— Problems to solve —
[1] Write out the passage of the dresser-top thread from "## BFamous (Jan" up to and including "hard wood top.".
[2] Write what comes next in the dresser-top thread, picking up after its last sentence.

# Attaching solid wood boards to a plywood dresser top?



## Smithwhit (Mar 19, 2018)

Hello -

Looking for a bit of guidance (novice here). Recently built a dresser out of clear pine/plywood, but would love to add a pine top to the plywood with a small overhang to give the dresser a more finished look. I was thinking of either using pocket holes or gluing the 1×4s together, but - how should I attach it to the plywood to allow for movement? I was thinking figure 8 fasteners? Probably should have planned ahead a bit more but this is where I am! Any suggestions would help! I've attached a picture of where I am so far!


----------



## BFamous (Jan 26, 2018)

Make short slots in the plywood, going in the same direction as the grain of the hard wood top, and then use bolts/screws up through the plywood top, through those slots and into the hard wood. The slots will allow the fasteners to slide with any movement of the hard wood top.

— Recorded information —
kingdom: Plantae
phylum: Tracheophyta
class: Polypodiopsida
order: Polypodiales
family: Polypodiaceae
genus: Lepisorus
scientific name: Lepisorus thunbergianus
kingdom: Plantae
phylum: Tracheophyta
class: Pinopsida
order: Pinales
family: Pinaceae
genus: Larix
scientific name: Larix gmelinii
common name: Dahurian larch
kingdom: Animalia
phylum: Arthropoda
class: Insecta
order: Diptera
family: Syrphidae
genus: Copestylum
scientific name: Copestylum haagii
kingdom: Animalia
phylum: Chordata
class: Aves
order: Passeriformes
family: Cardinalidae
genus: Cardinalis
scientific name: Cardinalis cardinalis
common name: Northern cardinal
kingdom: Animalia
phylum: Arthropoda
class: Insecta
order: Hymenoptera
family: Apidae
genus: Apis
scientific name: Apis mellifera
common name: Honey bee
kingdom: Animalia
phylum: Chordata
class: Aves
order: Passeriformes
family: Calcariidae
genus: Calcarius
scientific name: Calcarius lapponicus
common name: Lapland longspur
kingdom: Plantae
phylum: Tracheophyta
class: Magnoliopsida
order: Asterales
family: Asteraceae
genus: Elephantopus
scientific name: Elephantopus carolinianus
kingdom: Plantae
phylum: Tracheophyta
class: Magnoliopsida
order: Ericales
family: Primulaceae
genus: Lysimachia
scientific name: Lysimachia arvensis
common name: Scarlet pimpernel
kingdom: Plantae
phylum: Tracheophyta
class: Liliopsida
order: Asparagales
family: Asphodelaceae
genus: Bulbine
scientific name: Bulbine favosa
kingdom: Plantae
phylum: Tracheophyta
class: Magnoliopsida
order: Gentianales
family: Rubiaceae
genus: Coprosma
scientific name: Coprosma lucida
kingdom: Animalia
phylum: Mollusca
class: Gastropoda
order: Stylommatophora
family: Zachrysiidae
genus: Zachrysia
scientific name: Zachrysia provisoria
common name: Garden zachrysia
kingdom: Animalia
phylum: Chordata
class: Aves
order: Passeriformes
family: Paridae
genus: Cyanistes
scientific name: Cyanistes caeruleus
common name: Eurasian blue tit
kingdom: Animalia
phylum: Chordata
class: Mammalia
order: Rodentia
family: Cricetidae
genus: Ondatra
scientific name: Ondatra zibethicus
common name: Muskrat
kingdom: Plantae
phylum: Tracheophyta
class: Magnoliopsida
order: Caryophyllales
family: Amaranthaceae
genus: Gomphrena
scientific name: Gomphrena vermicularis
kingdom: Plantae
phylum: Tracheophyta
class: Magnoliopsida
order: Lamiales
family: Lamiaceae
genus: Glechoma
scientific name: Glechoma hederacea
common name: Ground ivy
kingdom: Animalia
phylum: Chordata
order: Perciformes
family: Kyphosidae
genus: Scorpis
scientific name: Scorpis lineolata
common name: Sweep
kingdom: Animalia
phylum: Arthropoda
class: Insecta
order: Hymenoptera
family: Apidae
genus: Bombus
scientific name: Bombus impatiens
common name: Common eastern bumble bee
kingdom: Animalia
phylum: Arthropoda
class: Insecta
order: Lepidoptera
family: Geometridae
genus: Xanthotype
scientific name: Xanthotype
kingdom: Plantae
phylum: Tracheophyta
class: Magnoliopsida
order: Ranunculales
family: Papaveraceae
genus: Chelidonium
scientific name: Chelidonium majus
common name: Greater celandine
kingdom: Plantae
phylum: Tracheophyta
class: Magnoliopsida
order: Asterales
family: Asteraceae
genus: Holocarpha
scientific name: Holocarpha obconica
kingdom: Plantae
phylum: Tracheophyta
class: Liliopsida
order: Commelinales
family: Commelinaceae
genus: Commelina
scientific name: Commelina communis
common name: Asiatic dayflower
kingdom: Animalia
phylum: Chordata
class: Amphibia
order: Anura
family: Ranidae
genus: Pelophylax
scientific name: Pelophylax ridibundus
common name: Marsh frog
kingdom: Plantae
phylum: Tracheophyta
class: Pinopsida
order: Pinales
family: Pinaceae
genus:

— Results —
[1]
## BFamous (Jan 26, 2018)

Make short slots in the plywood, going in the same direction as the grain of the hard wood top, and then use bolts/screws up through the plywood top, through those slots and into the hard wood. The slots will allow the fasteners to slide with any movement of the hard wood top.

[2]
----------



## RichT (Oct 14, 2016)

> Make short slots in the plywood, going in the same direction as the grain of the hard wood top, and then use bolts/screws up through the plywood top, through those slots and into the hard wood. The slots will allow the fasteners to slide with any movement of the hard wood top.
> 
> - BFamous


Not in the same direction as the grain. The top won't move along the grain, but tangentially, across it. The slotted holes need to run across the grain of the top, likely front to back, to allow the wood to move.

If you have enough of an overhang to conceal it, then the figure 8s you mentioned would work, as would Z-clips.


----------



## BFamous (Jan 26, 2018)

> Make short slots in the plywood, going in the same direction as the grain of the hard wood top, and then use bolts/screws up through the plywood top, through those slots and into the hard wood. The slots will allow the fasteners to slide with any movement of the hard wood top.
> 
> - BFamous
> 
> ...


Rich,
So are so correct. Ugh. I shouldn't try to answer questions while I'm at work and only half paying attention… I'm editing my original reply…


----------



## dday (Jun 27, 2014)

Why not finish it with another piece of that beautiful, clear pine plywood? 
Do the overhang to give it some depth and then frame the plywood ends with some solid wood trim.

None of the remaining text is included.